◆ Page excerpt ◆
*** Block opens ***
The next two pitches leading to Camp 5 went by smoothly, although not before I dropped a .75 cam 2000 feet to the base when it became inadvertently unclipped from another carabiner while I desperately clung onto the Pancake Flake. Free climbing anything in the 5.10 range was now a chore maybe because of the exhaustion from two days of climbing and hauling. The amount of extra gear: hauler, jumars, aiders, extra sets of cams, did not help me ascending the vertical to overhanging pitches to come either.
Arriving at Camp 5, we found the leading team gunning for Camp 6 two pitches up, albeit slowly. We again contemplated and negotiated ways that we can pass them the next day, but our request was denied as they said they would fix Changing Corners, start early the next day and be out of our way. With about 6 pitches left to the summit, we decided to have a late start and take it easy the next day instead. Settling onto our bivy ledge, we detected a pungent smell of fecal matter, and there were some dark stains higher up around the crack. (The stains, as we found out later, were not from some bowel explosion, but from a climber falling 30 feet and cracking his head open a week ago.) While snacking on salami, Scotty managed to take a big chunk of flesh out of his finger, putting an end to Free Climbing Yosemite 2008. We employed the climber’s first aid kit, i.e. a roll of tape, to wrap up the wound. After dinner (chili for me, curry for Scotty), we settled into our sleeping bags while the other team climbed well into the night fixing Changing Corners.
*** Block closes ***
◆ Supplied data ◆
*** Block opens ***
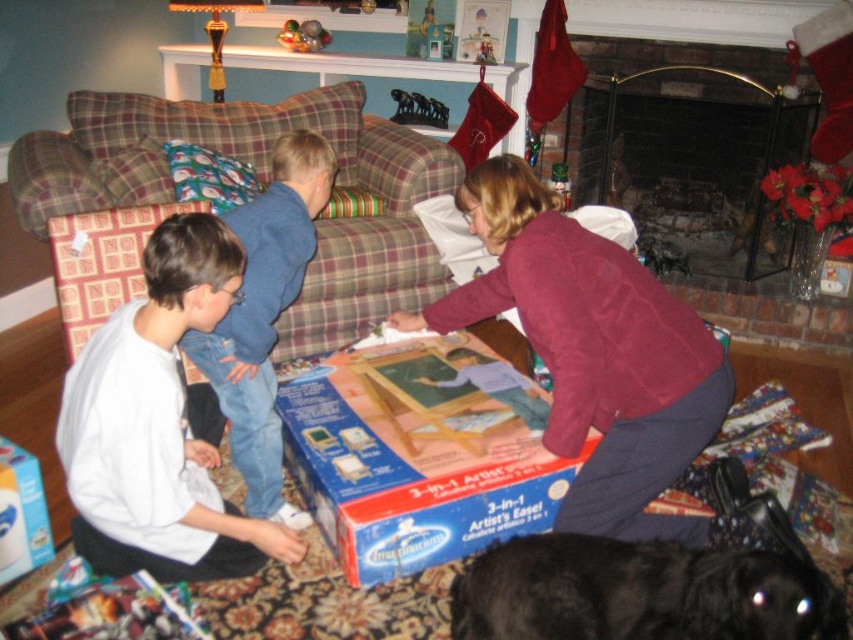
You are a guest at this holiday gathering and want to take a photo of the metallic silver toy at upper center without blocking the white matte shirt at lower left. Is this possible based on their positions?

The white matte shirt at lower left is in front of the metallic silver toy at upper center, so you would need to move the shirt or reposition yourself to ensure the toy is visible without obstruction.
*** Block closes ***
◆ Questions to answer ◆
1. How would you say this sentence from the climbing account in Spanish: "With about 6 pitches left to the summit, we decided to have a late start and take it easy the next day instead."
2. In the climbing account, what did the writer drop 2000 feet to the base?
The listing has no connection to the climbing account.

◆ Responses by task ◆
1. Con unos 6 largos restantes hasta la cumbre, decidimos empezar tarde y tomárnoslo con calma al día siguiente.

2. A .75 cam.